The British trading group JD Sports Fashion PLC announced its results for the first half of the 2025/26 financial year on Wednesday.
The total turnover was therefore £ 5.94 billion (around 7.01 billion euros), which corresponds to an increase of 18 percent compared to the previous year. Adjusted to change course changes, the proceeds increased by 20 percent.
The strong growth was mainly due to the takeovers of the HIBBED and COURIR retail chains. Organic sales growth that excludes these acquisitions was 2.7 percent.
Nevertheless, the profit fell by 13.5 percent to 351 million pounds (around 414.18 million euros). The gross margin of the JD Group shrank by 60 basis points to 48 percent. According to the group, this was mainly due to “controlled price investments” in the online offers. However, the proven profit before tax rose by 9.5 percent to 138 million British pounds (around 162.84 million euros).
CEO Régis Schultz explained that the group of companies could win market shares in North America and Europe despite a difficult consumer area. “The shops in North America develop well what shows in the market shares and growing brand awareness,” he said in a statement. The integration of acquisitions such as the hibbed and Courir run according to schedule and strengthen the company’s presence in these key markets. Schultz also emphasized that the JD Group invests considerably in its global supply chain. New sales centers in Europe and the USA are to be put into operation in the coming months.
Sales in North America improves, Great Britain has a decline
Depending on the region and product category, the company’s results were different. The shoe sales were weaker worldwide, which, according to the group, is due to a “persistent shift in the product cycle”. However, the global clothing proceeds showed a “good performance on a comparable basis”. The online sales, which make up 19 percent of the group sales, developed regionally. While significantly improved results were achieved in North America, there was a decline in Great Britain compared to the same period last year.
In North America, the group achieved organic sales growth by 3.1 percent. In addition, 31 new openings of JD branches and the development of the supplementary sales lines such as DTLR, Hibbed and Shoe Palace contributed to the company’s largest market.
In Europe, organic sales increased by six percent, which was also due to the opening of 44 new JD branches. The focus was on Spain, Italy, France and Poland. In the first half of the organic sales in Great Britain fell by 1.7 percent in the first half of the year. There, the strong comparative figures from the second quarter of the previous year were noticeable, which had been achieved at the time due to the European Football Championship in 2024.
JD has opened four new flagship stores in Las Vegas, Vancouver, Melbourne and the world’s largest JD in Trafford Center in Manchester in recent months. According to the company, the latter has delivered strong results since its opening in June. At the end of the first half of the year on August 2, the group was represented in 36 countries with 4,872 shops of its various sales lines, including JD, Hibbett, Shoe Palace, DTLR, Courir, Sport Zone and Sprinter.
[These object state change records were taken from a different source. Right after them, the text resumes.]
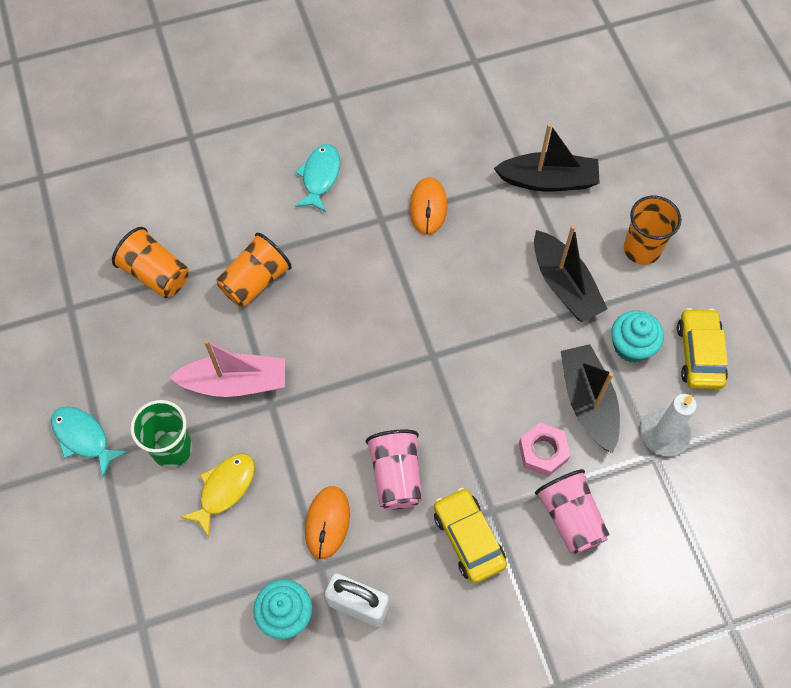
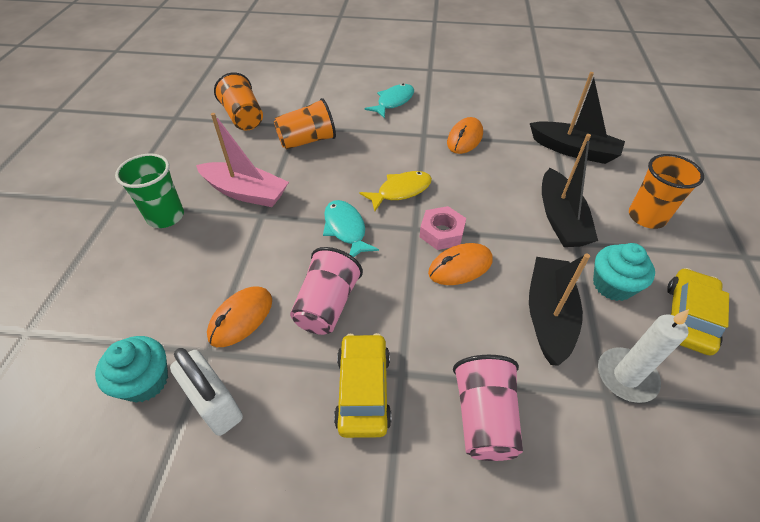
camera: 25 degrees right, 15 degrees down
(83, 438) = (113, 188): turquoise fish -> turquoise fish (346, 229)
(224, 489) = (179, 258): yellow fish -> yellow fish (400, 191)
(494, 383) = (460, 267): none -> orange mouse
(543, 452) = (481, 341): pink nut -> pink nut (441, 232)

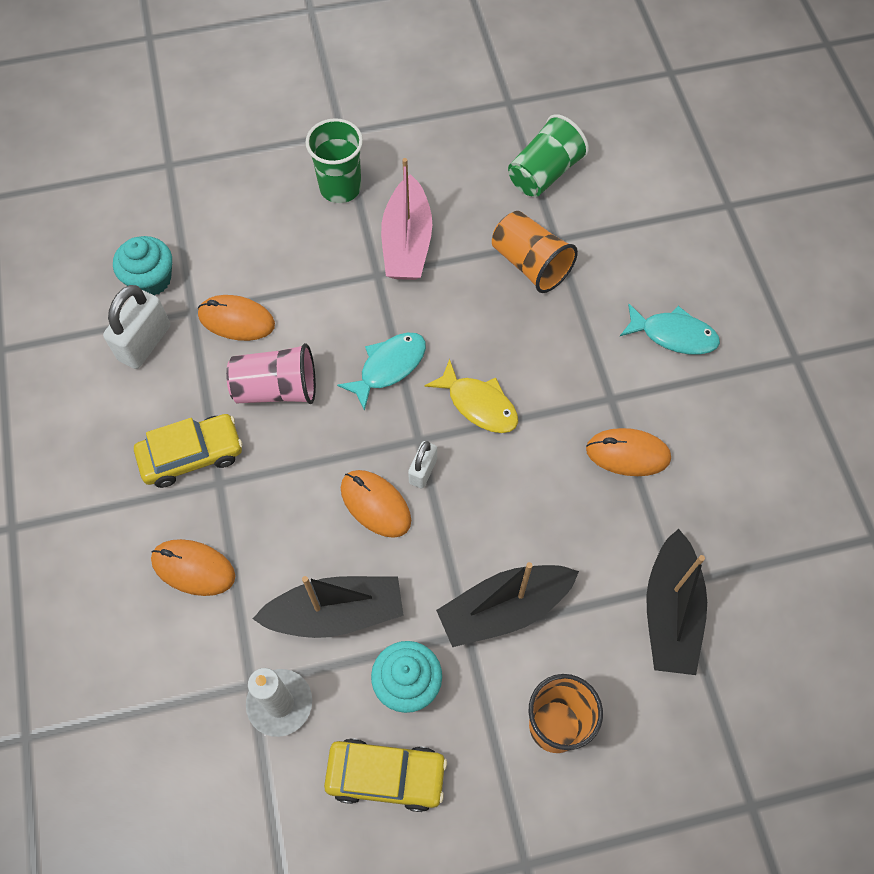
camera: 70 degrees right, 15 degrees up
(244, 117) = (544, 173): orange cup -> green cup
(441, 232) = (423, 471): pink nut -> white padlock
(484, 417) = (193, 568): pink cup -> orange mouse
JD delays cautious forecast
With a view to the coming months, the JD Group was careful due to the business environment in the second half of the year. As reasons, the company led the continued pressure on the finances of consumers: inside and the progressive change in the product cycle for shoes. However, the company expects that the adjusted input tax will meet the current market expectations of £ 878 million (around 1.04 billion euros) for the overall year.
The company also expects that the financial effects of the new US tariffs will be limited in the current financial year. This is due to a diversified procurement strategy and stocks that were acquired before the introduction of the tariffs.
The Board of Directors decided on an intermediate dividend of 0.33 Pence per share, which corresponds to the previous year’s level. In addition, the JD Group will start a second share buyback program of £ 100 million (around 118 million euros). This amounts to the total volume of the return purchases to 200 million British pounds (around 236 million euros).
This article was used with digital tools translated.